The full set of entries below needs to be written out exactly.

**EXCERPTED DATA:**
##########
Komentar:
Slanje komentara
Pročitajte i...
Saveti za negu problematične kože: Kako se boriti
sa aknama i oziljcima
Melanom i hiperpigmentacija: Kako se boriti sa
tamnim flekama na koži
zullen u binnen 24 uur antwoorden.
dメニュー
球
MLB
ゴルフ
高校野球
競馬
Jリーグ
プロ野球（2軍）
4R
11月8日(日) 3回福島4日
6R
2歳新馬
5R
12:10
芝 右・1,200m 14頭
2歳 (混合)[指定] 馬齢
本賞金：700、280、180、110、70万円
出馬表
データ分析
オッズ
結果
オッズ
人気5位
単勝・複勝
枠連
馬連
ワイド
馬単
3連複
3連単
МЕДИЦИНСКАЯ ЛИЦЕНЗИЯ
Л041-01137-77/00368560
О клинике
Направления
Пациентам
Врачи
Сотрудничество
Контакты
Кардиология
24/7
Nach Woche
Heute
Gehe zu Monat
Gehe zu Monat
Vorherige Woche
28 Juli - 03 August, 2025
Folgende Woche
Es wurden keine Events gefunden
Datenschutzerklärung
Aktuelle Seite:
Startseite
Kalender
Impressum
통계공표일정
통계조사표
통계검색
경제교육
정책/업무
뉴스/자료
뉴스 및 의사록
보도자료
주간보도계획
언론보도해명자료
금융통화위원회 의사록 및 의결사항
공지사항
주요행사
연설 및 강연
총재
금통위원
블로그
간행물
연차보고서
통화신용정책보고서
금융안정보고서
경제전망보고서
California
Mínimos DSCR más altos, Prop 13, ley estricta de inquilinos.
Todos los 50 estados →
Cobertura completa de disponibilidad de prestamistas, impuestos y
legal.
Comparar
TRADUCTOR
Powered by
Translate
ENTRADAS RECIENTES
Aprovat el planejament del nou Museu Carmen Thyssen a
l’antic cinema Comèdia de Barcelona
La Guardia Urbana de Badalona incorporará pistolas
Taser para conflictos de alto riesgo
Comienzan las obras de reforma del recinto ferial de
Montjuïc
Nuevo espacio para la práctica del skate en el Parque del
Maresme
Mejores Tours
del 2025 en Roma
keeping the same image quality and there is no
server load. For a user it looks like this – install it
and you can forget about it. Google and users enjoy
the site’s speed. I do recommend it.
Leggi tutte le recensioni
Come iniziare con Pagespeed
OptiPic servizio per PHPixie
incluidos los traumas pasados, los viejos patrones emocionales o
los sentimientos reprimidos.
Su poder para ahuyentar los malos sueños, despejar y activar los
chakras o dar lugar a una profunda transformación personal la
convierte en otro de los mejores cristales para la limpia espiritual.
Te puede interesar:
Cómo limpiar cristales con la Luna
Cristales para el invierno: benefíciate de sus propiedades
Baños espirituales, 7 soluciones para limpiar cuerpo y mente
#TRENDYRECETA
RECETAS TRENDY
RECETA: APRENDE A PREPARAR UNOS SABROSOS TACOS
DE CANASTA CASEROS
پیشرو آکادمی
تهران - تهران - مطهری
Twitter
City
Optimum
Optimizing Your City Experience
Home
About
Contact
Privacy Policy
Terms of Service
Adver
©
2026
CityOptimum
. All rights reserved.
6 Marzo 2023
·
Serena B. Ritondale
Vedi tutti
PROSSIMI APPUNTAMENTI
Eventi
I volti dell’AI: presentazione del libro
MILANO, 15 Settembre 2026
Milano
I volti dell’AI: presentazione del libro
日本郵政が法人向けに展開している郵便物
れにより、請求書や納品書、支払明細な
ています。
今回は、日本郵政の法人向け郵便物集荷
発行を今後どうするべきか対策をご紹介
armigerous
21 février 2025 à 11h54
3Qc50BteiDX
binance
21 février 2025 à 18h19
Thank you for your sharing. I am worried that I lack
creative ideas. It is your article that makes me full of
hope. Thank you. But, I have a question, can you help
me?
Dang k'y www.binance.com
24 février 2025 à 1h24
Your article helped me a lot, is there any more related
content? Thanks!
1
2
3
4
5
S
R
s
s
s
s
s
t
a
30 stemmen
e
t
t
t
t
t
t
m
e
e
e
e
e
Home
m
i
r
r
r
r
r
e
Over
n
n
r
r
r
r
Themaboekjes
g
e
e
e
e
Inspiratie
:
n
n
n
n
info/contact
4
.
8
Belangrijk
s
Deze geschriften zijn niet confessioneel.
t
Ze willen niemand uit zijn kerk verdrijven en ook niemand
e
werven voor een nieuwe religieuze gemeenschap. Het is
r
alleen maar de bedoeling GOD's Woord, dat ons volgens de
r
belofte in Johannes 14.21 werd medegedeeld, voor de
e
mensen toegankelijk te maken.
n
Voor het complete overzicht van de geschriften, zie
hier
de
##########
**WRITTEN REPLY:**
Komentar:
Slanje komentara
Pročitajte i...
Saveti za negu problematične kože: Kako se boriti
sa aknama i oziljcima
Melanom i hiperpigmentacija: Kako se boriti sa
tamnim flekama na koži
zullen u binnen 24 uur antwoorden.
dメニュー
球
MLB
ゴルフ
高校野球
競馬
Jリーグ
プロ野球（2軍）
4R
11月8日(日) 3回福島4日
6R
2歳新馬
5R
12:10
芝 右・1,200m 14頭
2歳 (混合)[指定] 馬齢
本賞金：700、280、180、110、70万円
出馬表
データ分析
オッズ
結果
オッズ
人気5位
単勝・複勝
枠連
馬連
ワイド
馬単
3連複
3連単
МЕДИЦИНСКАЯ ЛИЦЕНЗИЯ
Л041-01137-77/00368560
О клинике
Направления
Пациентам
Врачи
Сотрудничество
Контакты
Кардиология
24/7
Nach Woche
Heute
Gehe zu Monat
Gehe zu Monat
Vorherige Woche
28 Juli - 03 August, 2025
Folgende Woche
Es wurden keine Events gefunden
Datenschutzerklärung
Aktuelle Seite:
Startseite
Kalender
Impressum
통계공표일정
통계조사표
통계검색
경제교육
정책/업무
뉴스/자료
뉴스 및 의사록
보도자료
주간보도계획
언론보도해명자료
금융통화위원회 의사록 및 의결사항
공지사항
주요행사
연설 및 강연
총재
금통위원
블로그
간행물
연차보고서
통화신용정책보고서
금융안정보고서
경제전망보고서
California
Mínimos DSCR más altos, Prop 13, ley estricta de inquilinos.
Todos los 50 estados →
Cobertura completa de disponibilidad de prestamistas, impuestos y
legal.
Comparar
TRADUCTOR
Powered by
Translate
ENTRADAS RECIENTES
Aprovat el planejament del nou Museu Carmen Thyssen a
l’antic cinema Comèdia de Barcelona
La Guardia Urbana de Badalona incorporará pistolas
Taser para conflictos de alto riesgo
Comienzan las obras de reforma del recinto ferial de
Montjuïc
Nuevo espacio para la práctica del skate en el Parque del
Maresme
Mejores Tours
del 2025 en Roma
keeping the same image quality and there is no
server load. For a user it looks like this – install it
and you can forget about it. Google and users enjoy
the site’s speed. I do recommend it.
Leggi tutte le recensioni
Come iniziare con Pagespeed
OptiPic servizio per PHPixie
incluidos los traumas pasados, los viejos patrones emocionales o
los sentimientos reprimidos.
Su poder para ahuyentar los malos sueños, despejar y activar los
chakras o dar lugar a una profunda transformación personal la
convierte en otro de los mejores cristales para la limpia espiritual.
Te puede interesar:
Cómo limpiar cristales con la Luna
Cristales para el invierno: benefíciate de sus propiedades
Baños espirituales, 7 soluciones para limpiar cuerpo y mente
#TRENDYRECETA
RECETAS TRENDY
RECETA: APRENDE A PREPARAR UNOS SABROSOS TACOS
DE CANASTA CASEROS
پیشرو آکادمی
تهران - تهران - مطهری
Twitter
City
Optimum
Optimizing Your City Experience
Home
About
Contact
Privacy Policy
Terms of Service
Adver
©
2026
CityOptimum
. All rights reserved.
6 Marzo 2023
·
Serena B. Ritondale
Vedi tutti
PROSSIMI APPUNTAMENTI
Eventi
I volti dell’AI: presentazione del libro
MILANO, 15 Settembre 2026
Milano
I volti dell’AI: presentazione del libro
日本郵政が法人向けに展開している郵便物
れにより、請求書や納品書、支払明細な
ています。
今回は、日本郵政の法人向け郵便物集荷
発行を今後どうするべきか対策をご紹介
armigerous
21 février 2025 à 11h54
3Qc50BteiDX
binance
21 février 2025 à 18h19
Thank you for your sharing. I am worried that I lack
creative ideas. It is your article that makes me full of
hope. Thank you. But, I have a question, can you help
me?
Dang k'y www.binance.com
24 février 2025 à 1h24
Your article helped me a lot, is there any more related
content? Thanks!
1
2
3
4
5
S
R
s
s
s
s
s
t
a
30 stemmen
e
t
t
t
t
t
t
m
e
e
e
e
e
Home
m
i
r
r
r
r
r
e
Over
n
n
r
r
r
r
Themaboekjes
g
e
e
e
e
Inspiratie
:
n
n
n
n
info/contact
4
.
8
Belangrijk
s
Deze geschriften zijn niet confessioneel.
t
Ze willen niemand uit zijn kerk verdrijven en ook niemand
e
werven voor een nieuwe religieuze gemeenschap. Het is
r
alleen maar de bedoeling GOD's Woord, dat ons volgens de
r
belofte in Johannes 14.21 werd medegedeeld, voor de
e
mensen toegankelijk te maken.
n
Voor het complete overzicht van de geschriften, zie
hier
de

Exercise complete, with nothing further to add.